Of course gas turbines have a big hidden cost, too, in the form of a perpetual fuel requirement. If you do the math, though, even with fuel cost included a gas turbine runs around half the cost of currently-deployed utility-scale solar power. In order to calculate this, you must make an assumption about how many hours per day the turbine will operate. For the purposes of an apples-to-apples comparison, I chose six hours, which is roughly the number of peak-sun-hours that a solar array would get in a prime location in the Southwest. At a conservative heat rate of 10,000 BTU/kWh, the comparable fuel consumption for each Watt over 20 years would be around 440,000 BTUs. That sounds like a lot, but at recent natural gas prices it would cost around $2. Add another buck for the capacity cost, and we're under $3/W on an undiscounted basis. (Assume that future gas prices inflate at the discount rate, and the NPV would match this figure.) Even adding a $20/ton charge for CO2 emissions would only bring that up by about $0.50/W, based on average emissions for gas-fired power plants. That ignores maintenance and other costs, but then I've ignored solar array maintenance and the gradual deterioration of solar cell output, as well.

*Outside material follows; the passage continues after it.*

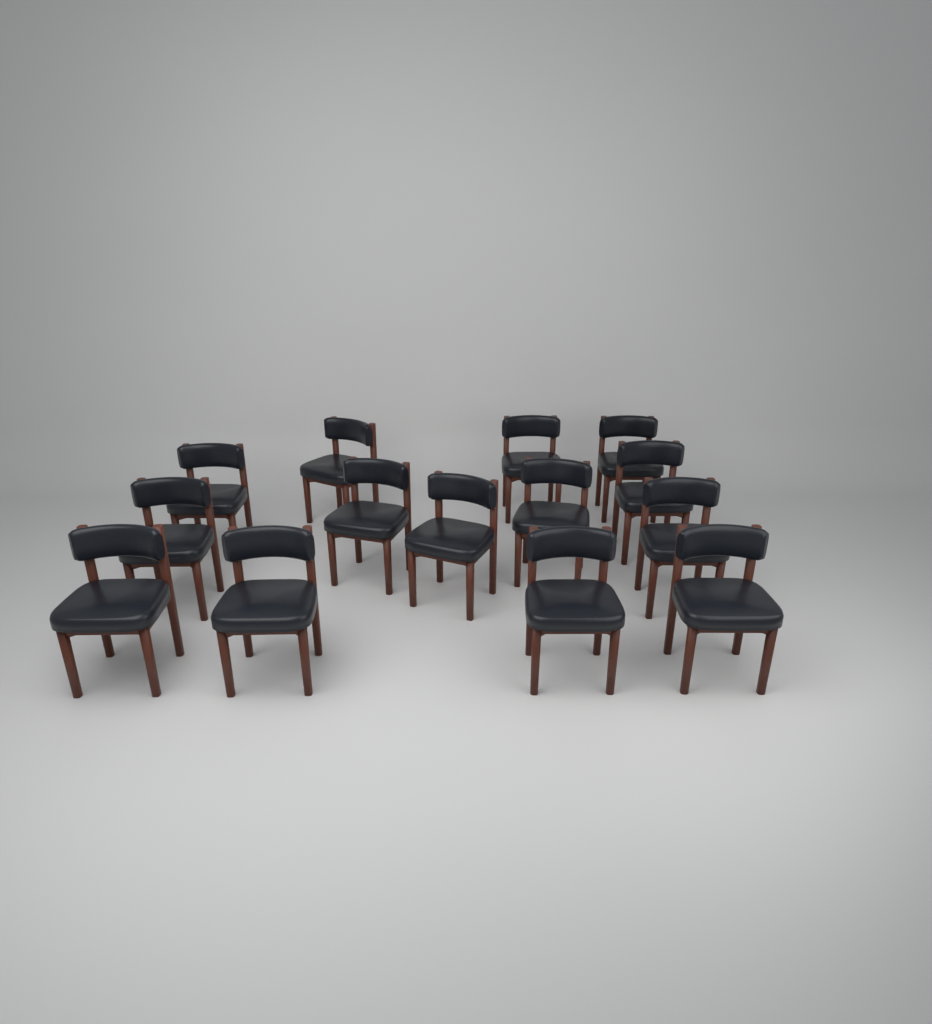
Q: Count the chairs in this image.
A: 14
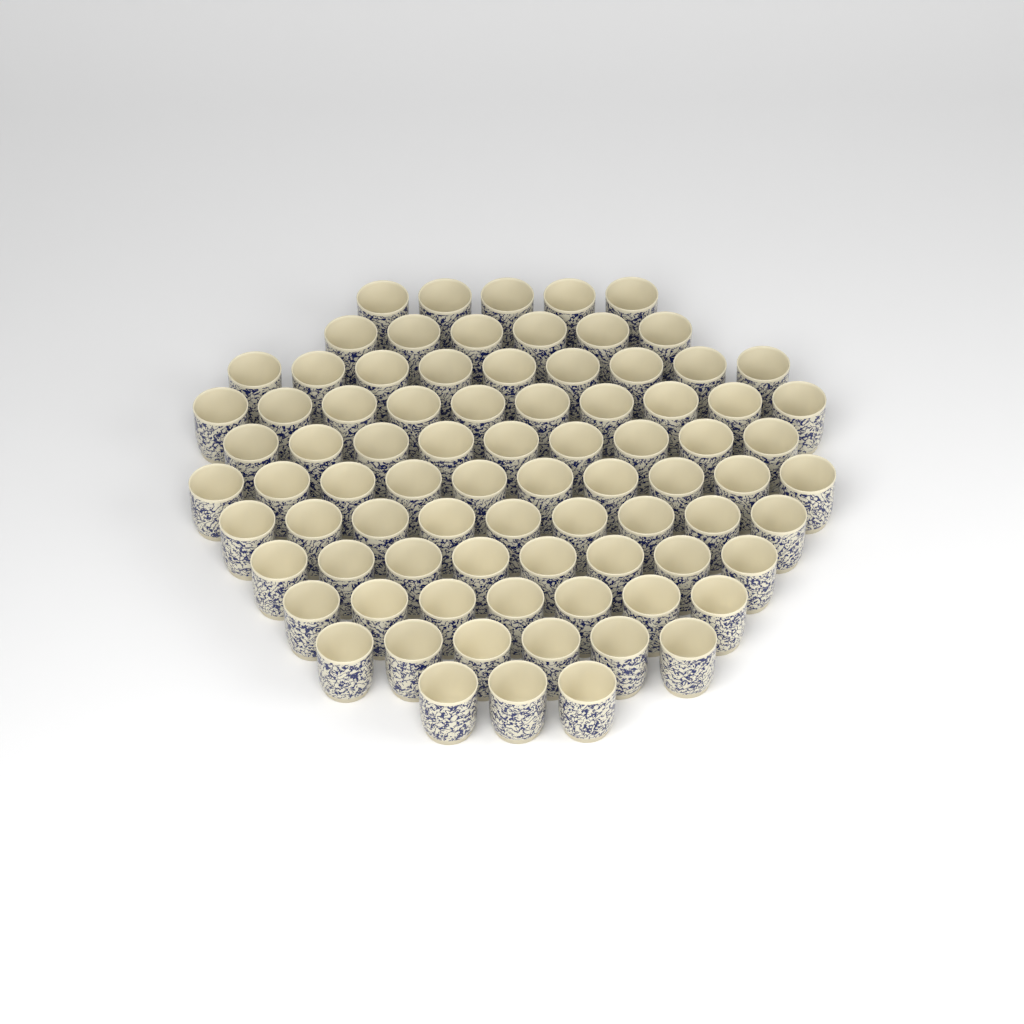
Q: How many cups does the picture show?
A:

In this simple comparison, at least, it appears that today's best solar technology is still somewhat more expensive than the fossil-based power it's likely to be displacing in a typical power grid, while most of the solar arrays now being installed reflect costs at least 40% higher than gas turbines, even after accounting for fuel and CO2 emissions. I'm skeptical that simple economies of scale beyond those already achieved could deliver that kind of improvement any time soon. That might explain the necessity for a 30% federal tax credit or grant on solar installations, along with generous state-level incentives and renewable portfolio standards--mandates on utilities for a targeted level of renewable power. Absent these, much of today's solar activity would probably grind to a halt.

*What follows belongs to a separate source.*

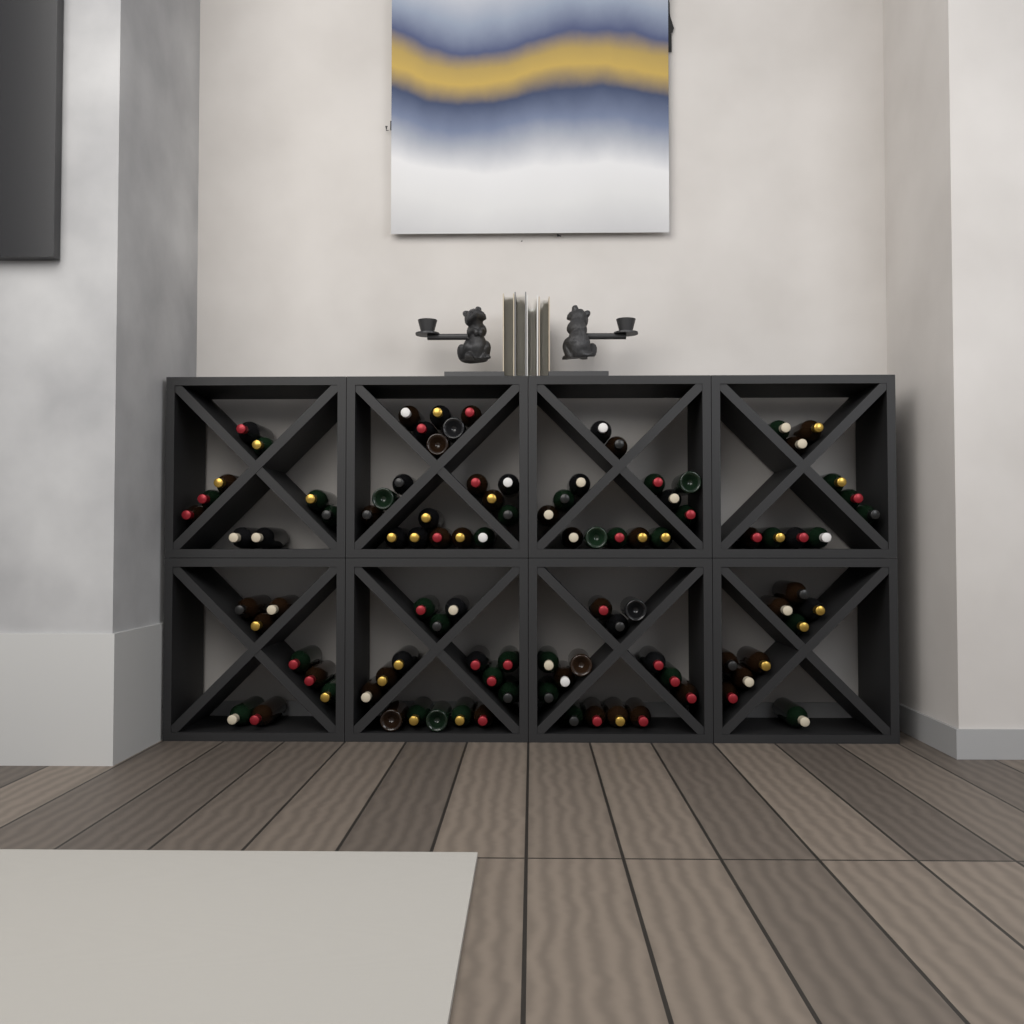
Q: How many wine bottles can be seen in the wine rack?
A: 98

In this light, answering the question we started with requires defining the basis on which we expect solar power to compete in the future. If we're satisfied with needing to apply a combination of incentives and utility mandates more or less indefinitely, in order to achieve the desired level of solar power deployment, then the current technology and its incremental evolution might be perfectly adequate to the task. If, on the other hand, we'd prefer to see solar and other renewables weaned off these subsidies and able to compete on a truly level playing field with conventional energy sources--after adjusting for emissions at market prices--then it looks like a lot more R&D is called for.